• **Task to carry out**
Find each line in the records below that contains the word "project", and copy it out.

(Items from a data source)
________________

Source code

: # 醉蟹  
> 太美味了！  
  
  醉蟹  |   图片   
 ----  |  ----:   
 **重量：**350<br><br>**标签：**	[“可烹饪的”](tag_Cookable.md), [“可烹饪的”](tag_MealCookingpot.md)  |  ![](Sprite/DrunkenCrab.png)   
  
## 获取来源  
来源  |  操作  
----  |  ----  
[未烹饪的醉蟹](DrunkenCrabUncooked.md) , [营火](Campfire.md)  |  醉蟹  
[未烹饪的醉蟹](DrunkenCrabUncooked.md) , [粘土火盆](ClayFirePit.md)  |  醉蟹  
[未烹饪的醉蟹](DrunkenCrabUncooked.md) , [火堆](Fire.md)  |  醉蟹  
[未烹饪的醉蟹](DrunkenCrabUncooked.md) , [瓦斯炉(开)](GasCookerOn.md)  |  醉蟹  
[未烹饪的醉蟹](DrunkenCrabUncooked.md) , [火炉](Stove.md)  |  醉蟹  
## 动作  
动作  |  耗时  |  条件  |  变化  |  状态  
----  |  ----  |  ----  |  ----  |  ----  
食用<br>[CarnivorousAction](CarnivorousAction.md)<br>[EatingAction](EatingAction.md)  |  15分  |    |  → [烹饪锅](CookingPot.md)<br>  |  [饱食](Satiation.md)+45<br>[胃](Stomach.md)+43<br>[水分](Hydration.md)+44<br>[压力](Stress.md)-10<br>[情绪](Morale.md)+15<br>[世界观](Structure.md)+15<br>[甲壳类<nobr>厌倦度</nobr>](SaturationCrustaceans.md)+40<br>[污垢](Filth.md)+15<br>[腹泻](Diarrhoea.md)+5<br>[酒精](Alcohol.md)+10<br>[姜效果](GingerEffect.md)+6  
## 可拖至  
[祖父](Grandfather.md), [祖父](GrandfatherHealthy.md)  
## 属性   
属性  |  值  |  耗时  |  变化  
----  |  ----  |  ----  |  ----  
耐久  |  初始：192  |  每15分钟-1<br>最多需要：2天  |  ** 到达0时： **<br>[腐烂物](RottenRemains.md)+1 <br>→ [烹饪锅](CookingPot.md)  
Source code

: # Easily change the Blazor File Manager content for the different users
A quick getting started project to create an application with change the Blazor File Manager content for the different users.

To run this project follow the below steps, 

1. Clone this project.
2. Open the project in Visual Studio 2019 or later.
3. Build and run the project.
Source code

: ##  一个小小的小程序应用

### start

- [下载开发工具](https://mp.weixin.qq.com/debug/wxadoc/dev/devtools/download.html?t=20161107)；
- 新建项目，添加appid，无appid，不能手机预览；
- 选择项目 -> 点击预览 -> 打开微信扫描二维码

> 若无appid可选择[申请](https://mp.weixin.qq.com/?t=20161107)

________________

• **Reply to the exercise**
A quick getting started project to create an application with change the Blazor File Manager content for the different users.
To run this project follow the below steps, 
1. Clone this project.
2. Open the project in Visual Studio 2019 or later.
3. Build and run the project.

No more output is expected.